Saved entries
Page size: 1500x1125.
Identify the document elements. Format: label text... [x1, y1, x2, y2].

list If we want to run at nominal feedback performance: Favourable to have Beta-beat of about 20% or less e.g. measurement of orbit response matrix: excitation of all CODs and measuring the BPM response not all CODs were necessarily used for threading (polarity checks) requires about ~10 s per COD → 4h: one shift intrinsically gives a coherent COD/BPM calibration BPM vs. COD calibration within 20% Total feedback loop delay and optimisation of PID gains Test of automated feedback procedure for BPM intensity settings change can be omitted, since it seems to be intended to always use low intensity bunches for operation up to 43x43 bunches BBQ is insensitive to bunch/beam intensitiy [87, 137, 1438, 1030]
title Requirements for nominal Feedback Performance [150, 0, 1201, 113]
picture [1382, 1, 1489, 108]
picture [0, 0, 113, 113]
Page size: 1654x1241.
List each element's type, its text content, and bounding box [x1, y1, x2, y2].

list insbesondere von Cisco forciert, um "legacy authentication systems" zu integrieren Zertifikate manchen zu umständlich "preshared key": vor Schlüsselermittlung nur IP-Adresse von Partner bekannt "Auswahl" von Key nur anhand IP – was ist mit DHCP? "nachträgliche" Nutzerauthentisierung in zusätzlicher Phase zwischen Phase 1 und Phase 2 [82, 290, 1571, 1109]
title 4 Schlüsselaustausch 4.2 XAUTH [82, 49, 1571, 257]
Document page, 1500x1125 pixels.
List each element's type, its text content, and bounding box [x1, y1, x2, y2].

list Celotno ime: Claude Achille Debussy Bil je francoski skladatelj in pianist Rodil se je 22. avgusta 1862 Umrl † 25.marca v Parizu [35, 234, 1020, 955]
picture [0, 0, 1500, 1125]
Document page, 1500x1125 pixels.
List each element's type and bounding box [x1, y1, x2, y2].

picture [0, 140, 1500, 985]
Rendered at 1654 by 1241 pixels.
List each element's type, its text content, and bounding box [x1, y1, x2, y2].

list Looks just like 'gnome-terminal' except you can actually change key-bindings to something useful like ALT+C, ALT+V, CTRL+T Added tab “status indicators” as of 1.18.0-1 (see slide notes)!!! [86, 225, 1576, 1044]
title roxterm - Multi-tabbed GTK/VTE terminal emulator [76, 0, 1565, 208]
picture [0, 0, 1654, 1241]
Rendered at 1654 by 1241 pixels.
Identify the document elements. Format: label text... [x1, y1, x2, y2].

- Work instructions
Copy out the saved entries word for word from the start through the line containing "picture [0, 0, 113, 113]", including that line.

- Task solution
Page size: 1500x1125.
Identify the document elements. Format: label text... [x1, y1, x2, y2].

list If we want to run at nominal feedback performance: Favourable to have Beta-beat of about 20% or less e.g. measurement of orbit response matrix: excitation of all CODs and measuring the BPM response not all CODs were necessarily used for threading (polarity checks) requires about ~10 s per COD → 4h: one shift intrinsically gives a coherent COD/BPM calibration BPM vs. COD calibration within 20% Total feedback loop delay and optimisation of PID gains Test of automated feedback procedure for BPM intensity settings change can be omitted, since it seems to be intended to always use low intensity bunches for operation up to 43x43 bunches BBQ is insensitive to bunch/beam intensitiy [87, 137, 1438, 1030]
title Requirements for nominal Feedback Performance [150, 0, 1201, 113]
picture [1382, 1, 1489, 108]
picture [0, 0, 113, 113]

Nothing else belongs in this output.